La plataforma 2016 del Partido Demócrata de Estados Unidos propone aplicar «a Wall Street un impuesto a las transacciones financieras», pero la presunta candidata a la presidencia Hillary Clinton se centra en un enfoque más estrecho con menores probabilidades de afectar a los grandes bancos.

Clinton y sus asesores proponen gravar a algunos operadores asiduos que contaminan los mercados con miles de órdenes que luego cancelan. El gravamen afectaría a un número comparativamente pequeño de firmas -ninguna de ellas representa un nombre familiar- y, probablemente, no se amplíe un impuesto a todas las operaciones con acciones, bonos y derivados, según experimentados analistas de las políticas que están al tanto de su campaña.

«Aquellos de nosotros que abogamos por un impuesto a las transacciones financieras tenemos en mente algo mucho más amplio que un gravamen a las órdenes canceladas», ha explicado Jared Bernstein, investigador sénior en el Center on Budget and Policy Priorities, que ha dicho estar en contacto con la campaña de Clinton respecto del tema. «Uno puede sostener que esta es una versión muy limitada».

La diferencia de enfoque pone de relieve la complicada relación de Clinton con Wall Street. Su campaña ha enfrentado críticas por los millones de dólares que la candidata aceptó de los grandes bancos por dictar conferencias cuando terminó su período como secretaria de estado en 2013.

Al mismo tiempo, la candidata presidencial demócrata ha propuesto imponer una «comisión por riesgo» a las mayores instituciones financieras, endurecer las reglas contra los grandes bancos que emprenden negociaciones especulativas y otras medidas dirigidas a fortalecer la reglamentación bancaria.

La plataforma demócrata, finalizada en el último fin de semana en Orlando, Florida, endorsa de modo específico «un impuesto a Wall Street sobre las transacciones financieras para frenar la especulación excesiva y las negociaciones de alta frecuencia, que han amenazado a los mercados financieros». También dice: «reconocemos que hay espacio en nuestro partido para una diversidad de puntos de vista sobre un impuesto más amplio a las transacciones financieras».

Preocupación en el mercado

El impuesto a las órdenes canceladas propuesto por Clinton «está destinado a abordar algunas de las preocupaciones que ella y muchos otros observadores han tenido respecto a los mercados inundados de operadores asiduos», ha dicho Gary Gensler, asesor sénior de la campaña de Clinton.

Gensler, que fue presidente de la Comisión de Operaciones con Futuros de Materias Primas (CFTC, por sus siglas en inglés) desde 2009 hasta 2013, se refería a Flash Boys, un libro de Michael Lewis de 2014 que fue un éxito de ventas y mostró cómo algunos de los más rápidos operadores manipulaban el mercado mediante computadoras. Ciertas investigaciones académicas han culpado a estos operadores de presentar altos volúmenes de órdenes canceladas, lo que creaba impresiones falsas sobre la demanda.

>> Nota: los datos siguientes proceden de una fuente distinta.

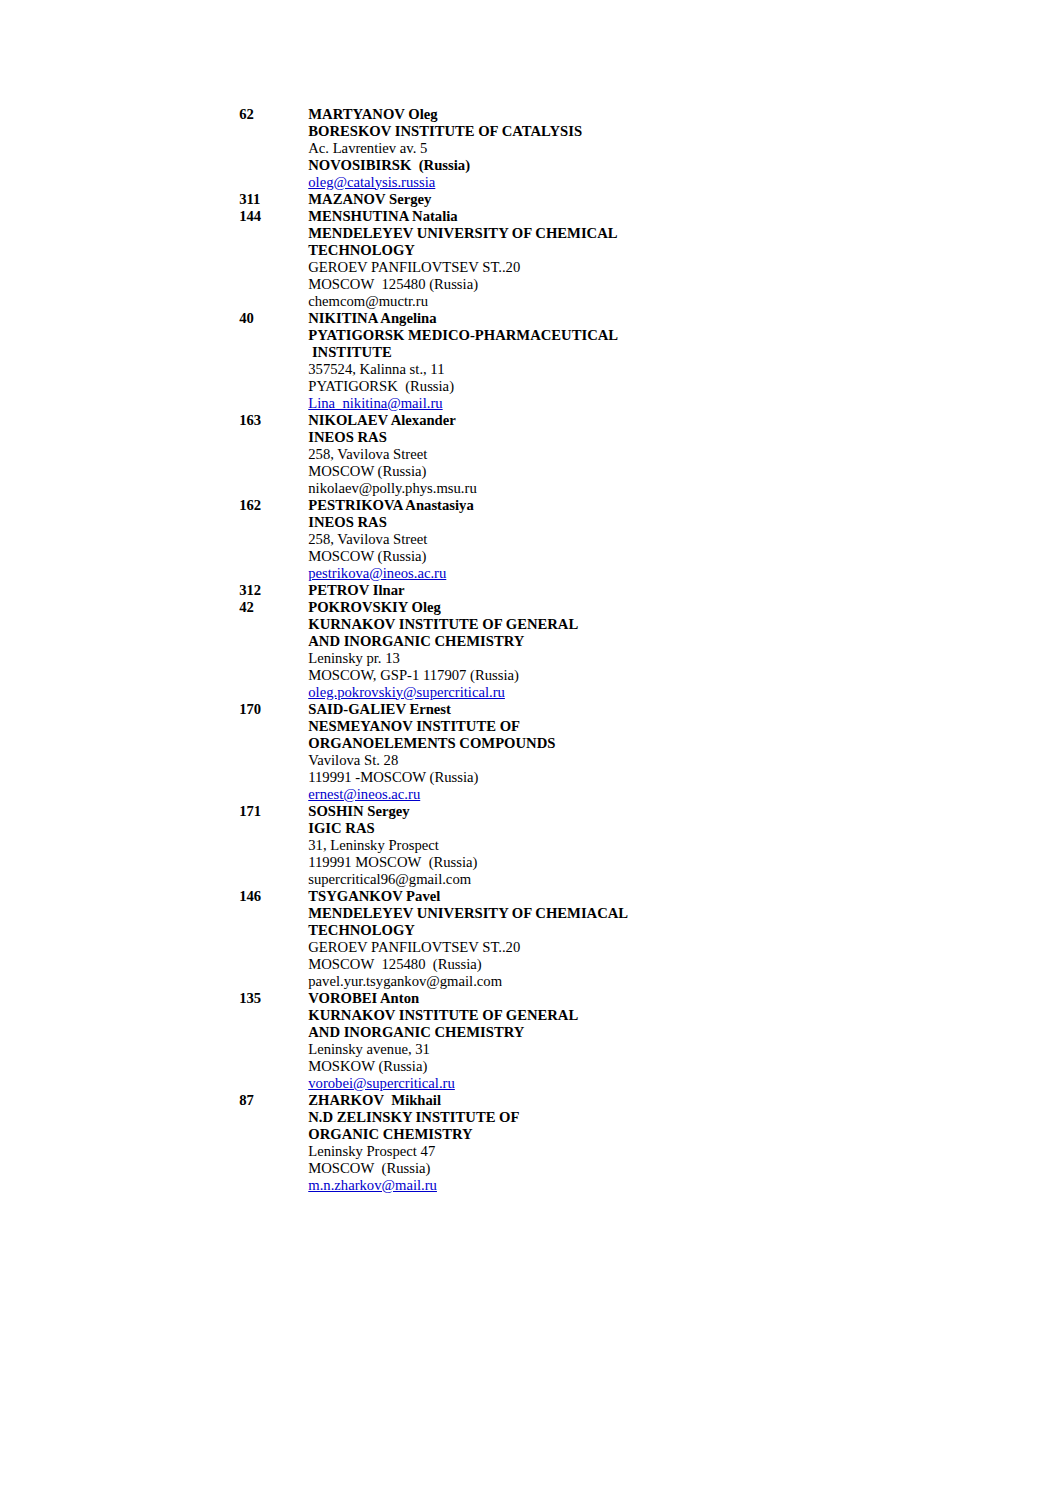| 62 | MARTYANOV Oleg BORESKOV INSTITUTE OF CATALYSIS Ac. Lavrentiev av. 5 NOVOSIBIRSK (Russia) oleg@catalysis.russia |
| 311 | MAZANOV Sergey |
| 144 | MENSHUTINA Natalia MENDELEYEV UNIVERSITY OF CHEMICAL TECHNOLOGY GEROEV PANFILOVTSEV ST..20 MOSCOW 125480 (Russia) chemcom@muctr.ru |
| 40 | NIKITINA Angelina PYATIGORSK MEDICO-PHARMACEUTICAL INSTITUTE 357524, Kalinna st., 11 PYATIGORSK (Russia) Lina_nikitina@mail.ru |
| 163 | NIKOLAEV Alexander INEOS RAS 258, Vavilova Street MOSCOW (Russia) nikolaev@polly.phys.msu.ru |
| 162 | PESTRIKOVA Anastasiya INEOS RAS 258, Vavilova Street MOSCOW (Russia) pestrikova@ineos.ac.ru |
| 312 | PETROV Ilnar |
| 42 | POKROVSKIY Oleg KURNAKOV INSTITUTE OF GENERAL AND INORGANIC CHEMISTRY Leninsky pr. 13 MOSCOW, GSP-1 117907 (Russia) oleg.pokrovskiy@supercritical.ru |
| 170 | SAID-GALIEV Ernest NESMEYANOV INSTITUTE OF ORGANOELEMENTS COMPOUNDS Vavilova St. 28 119991 -MOSCOW (Russia) ernest@ineos.ac.ru |
| 171 | SOSHIN Sergey IGIC RAS 31, Leninsky Prospect 119991 MOSCOW (Russia) supercritical96@gmail.com |
| 146 | TSYGANKOV Pavel MENDELEYEV UNIVERSITY OF CHEMIACAL TECHNOLOGY GEROEV PANFILOVTSEV ST..20 MOSCOW 125480 (Russia) pavel.yur.tsygankov@gmail.com |
| 135 | VOROBEI Anton KURNAKOV INSTITUTE OF GENERAL AND INORGANIC CHEMISTRY Leninsky avenue, 31 MOSKOW (Russia) vorobei@supercritical.ru |
| 87 | ZHARKOV Mikhail N.D ZELINSKY INSTITUTE OF ORGANIC CHEMISTRY Leninsky Prospect 47 MOSCOW (Russia) m.n.zharkov@mail.ru |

Los operadores asiduos o de alta frecuencia suelen trabajar en firmas oscuras al margen del conjunto de grandes bancos que dominan Wall Street. Estos operan a través de mercados automatizados de Nueva Jersey y Chicago. Llamaron la atención después que el denominado «Flash Crash»de 2010 borrara 800,000 millones de dólares del valor de las acciones de Estados Unidos en unos pocos minutos, en medio del temor a que sus estrategias basadas en computadoras desencadenaran inestabilidad en el mercado.